Friday, June 5, 2015

#201 Beauty's Punishment by Anne Rice


So, in the first book there was very little real plot. A lot of activity, but it was all "I do this stuff to you, now go over there and they'll do some more stuff to you, and now come back here and I'll do some different stuff to you, and do you like it? Then I'm not going to do it, I'll do this other stuff instead."

In this second volume, Beauty and Tristan (another slave) are taken down to the village, so the villagers can do some more stuff to them. But at least it's a change of scenery. And the chapters alternate between Beauty's story and Tristan's. We begin to see the soul-searching that we saw a little of at the end of book one; Beauty and Tristan both, for different reasons, begin to recognize that they want and "need" the kind of treatment they're receiving. There is a bit of self-realization beginning to develop in these two characters (although the rest of the characters remain pretty one-dimensional).
And then, finally, at the end of the book, there's a bit of actual plot, some things start to actually happen. And the book ends.

Unlike the first volume, which I felt failed as erotica, this volume seemed to "keep my interest ", if you know what I mean. Perhaps it was because half of the story is told from the male character's point of view. At any rate, I feel this was more successful as a piece of erotic writing. And there was more happening (plot-wise) than in the first volume, so this was more entertaining to read in general.


Wednesday, June 3, 2015

#160 Knuffle Bunny by Mo Willems

490867When I grabbed this book from library Sam said, "Oh, I loved that book."  Funny, because I don't ever remember this Mo Willems book.  Even after reading it, it's not familiar to me.  What I did enjoy is seeing an onlooker in the story wearing a t-shirt with the pigeon from another series of Mo Willems.  Very clever.  It was like spotting Stan Lee in one of his Marvel movies.  I think any mother reading this can relate in a sense if their child had/has a special security blanket/stuffed animal/etc...  Another good book by Mo Willems.

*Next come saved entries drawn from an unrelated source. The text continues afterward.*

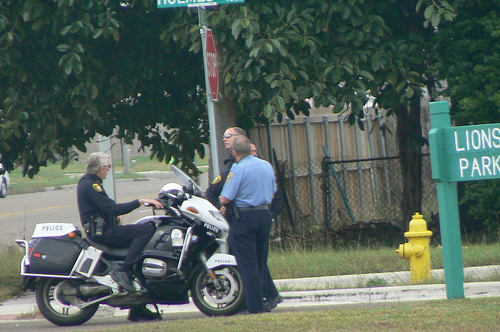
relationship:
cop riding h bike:
[77, 150, 165, 317] [11, 165, 245, 327]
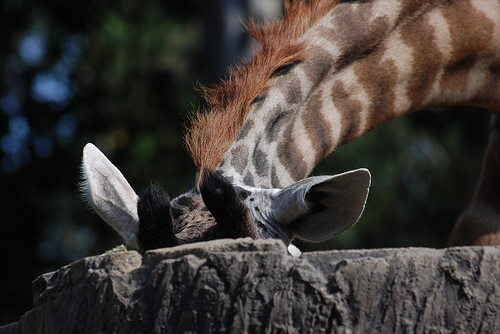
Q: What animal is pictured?
A: Giraffe.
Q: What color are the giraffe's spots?
A: Brown.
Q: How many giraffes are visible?
A: 1.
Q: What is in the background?
A: Trees.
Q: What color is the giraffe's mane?
A: Orange.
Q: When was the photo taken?
A: During the day.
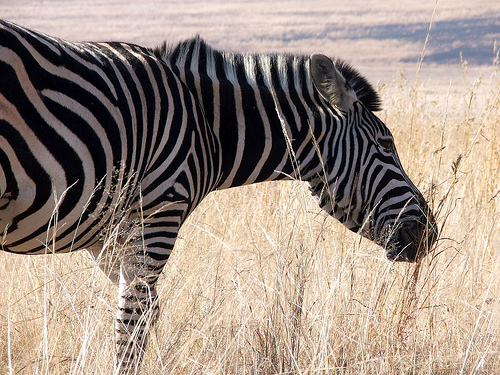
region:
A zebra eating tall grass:
[10, 13, 445, 364]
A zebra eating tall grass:
[7, 7, 442, 362]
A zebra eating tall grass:
[5, 8, 446, 358]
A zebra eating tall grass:
[8, 12, 443, 372]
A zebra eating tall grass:
[2, 8, 442, 363]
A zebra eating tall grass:
[2, 13, 438, 360]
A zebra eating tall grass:
[5, 15, 445, 356]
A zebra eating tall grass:
[12, 12, 444, 353]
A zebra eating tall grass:
[10, 12, 450, 352]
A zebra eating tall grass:
[13, 20, 443, 356]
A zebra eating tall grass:
[13, 12, 448, 343]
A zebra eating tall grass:
[8, 12, 456, 359]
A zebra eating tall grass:
[17, 20, 443, 341]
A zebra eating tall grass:
[8, 23, 455, 353]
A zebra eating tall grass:
[13, 23, 450, 343]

#135 Time to Say Please by Mo Willems


This book reminded me of a Children's Lit class I took in college several years ago.  It fits all the criteria the teacher told us to look for such as, "does the book show people of different race and culture?"  And this one did.  You had families of all colors and what I like about that is how this book is about manners and it doesn't matter where you come from or what color you are; manners are important.  Good children's book.

#157 Leonardo the Terrible Monster by Mo Willems


I wonder if "Monsters Inc." came from this story.  Very similar to each other.  Leonardo wishes to be scarier and decides to find the "biggest scaredy cat to scare the tuna salad out of him" and so he find a boy named Sam.  Well, he wasn't able to scare Sam, but he learned why Sam was so sad so decided to become his friend instead.  Cute story.

#138 I Broke My Trunk by Mo Willems


These books are best read aloud (to young kids).  When I read them aloud to one of my kids (even though they are older) we laugh and laugh.  When I read it to myself I do smile, but it's not the same.  I did laugh at Pig's face after getting annoyed with Elephant's long story about how he broke his trunk.  These two are very funny.

#155 My Friend is Sad by Mo Willems

My Friend is Sad

Another great one by Mo Willems.  Pig was trying to cheer up Elephant by dressing up as the elephant's favorite things, but nothing seemed to cheer him up until the pig came as himself.  Elephant just missed Pig.  Sweet and funny story.

#144 Watch Me Throw the Ball! by Mo Willems

Watch Me Throw the Ball!

I read this with Sam while waiting for our burgers at Sonic and we were both laughing.  So, so funny.  This one is definitely my sense of humor and I'm looking forward to sharing this series with our new little one down the road.